(Supplied text)
--- --- ---

Chinese cross-border volumes are flying high

The Chinese express market is powering ahead with growth rates of 25-30% this year and is set for annual growth of over 20% over the next five years driven by the ongoing e-commerce boom, according to recent official figures and a new in-depth research report.  

The overall Chinese ‘postal’ industry, covering express, parcel and mail deliveries, increased revenues by 23.6% to RMB 306 billion between January and June 2017, data released by the industry regulator, the State Post Bureau (SPB), showed.

The express sector increased turnover by 27.2% to RMB 218.22 billion while volumes increased by 30.7% to 17.3 billion shipments in the first half-year.

Cross-border deliveries, accounting for about 75% of overall volumes, remained the top growth business, although intra-city shipments within China, representing about 25% of volumes, also grew strongly.

Cross-border volumes surged by 32.9% to reach 12.2 billion shipments, according to the SPB data, while the smaller market for shipments to/from Hong Kong, Macau and Taiwan grew by 29.2% to 360 million pieces. Domestic volumes increased by 24.2% to 4.04 billion items.

At a regional level, Eastern China continued to dominate the country’s express market, accounting for about 81% of volumes and revenues. Central China represented 11-12% of volumes and revenues, and Western China the remaining 7-8% of the market. These proportions are only fractionally different to the same period last year.

Meanwhile, a new report released by Research and Markets has predicted continued strong growth for the Chinese express delivery market from 2017 through to 2021, as e-commerce continues to boom.

Total online retail sales in China increased by 26.2% to RMB 5,156 billion last year, it stated. Retail sales of physical goods increased by 25.6% to RMB 4,194.4 billion, accounting for 12.6% of total retail sales of consumer goods. Among these goods, food, clothing and daily goods increased by 28.5%, 18.1% and 28.8%, respectively.

According to the report, surging market demand brought about by the booming e-commerce in China stimulated the fast growth of express delivery. The volume of business of express delivery in China increased from 1.2 billion parcels in 2007 to 31.3 billion in 2016. In 2016, the revenue of China's express delivery industry exceeded RMB 400 billion.

Outlining key market trends, the report highlighted various public policies to support the sector’s continued growth but also some risks and challenges, such as rising property rental and labour costs.

Moreover, China's express delivery industry is characterised by extensive development mode, severe homogeneous competition, declining profitability and huge infrastructure investment.

--- --- ---

(Provided material)

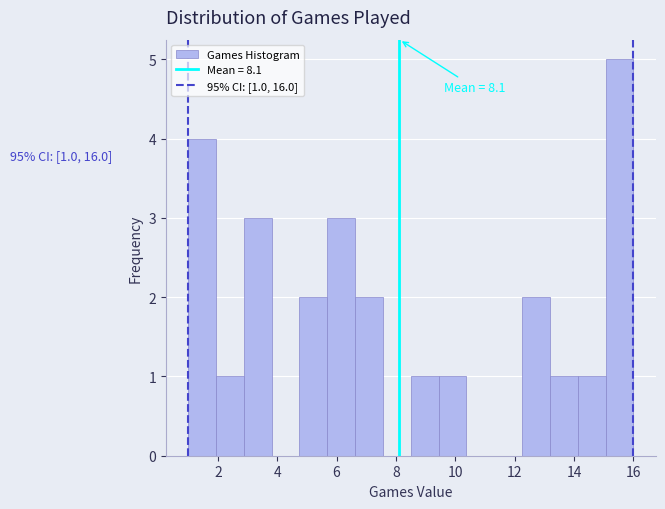

Which range on the x-axis has the tallest bar?

15.0 to 16.0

--- --- ---

(Activities)
A. Reproduce the part of the article on China's express delivery market between "Meanwhile, a new" and "and 28.8%, respectively.", inclusive.
B. Answer these questions using the article on China's express delivery market:
(i) How much revenue did the overall Chinese postal industry earn between January and June 2017?
(ii) About what share of express volumes and revenues did Eastern China account for?
(iii) How many express delivery parcels did China handle in 2007?

(Per-task answers)
A.
Meanwhile, a new report released by Research and Markets has predicted continued strong growth for the Chinese express delivery market from 2017 through to 2021, as e-commerce continues to boom.

Total online retail sales in China increased by 26.2% to RMB 5,156 billion last year, it stated. Retail sales of physical goods increased by 25.6% to RMB 4,194.4 billion, accounting for 12.6% of total retail sales of consumer goods. Among these goods, food, clothing and daily goods increased by 28.5%, 18.1% and 28.8%, respectively.

B.
(i) RMB 306 billion, an increase of 23.6%.
(ii) About 81%.
(iii) 1.2 billion parcels.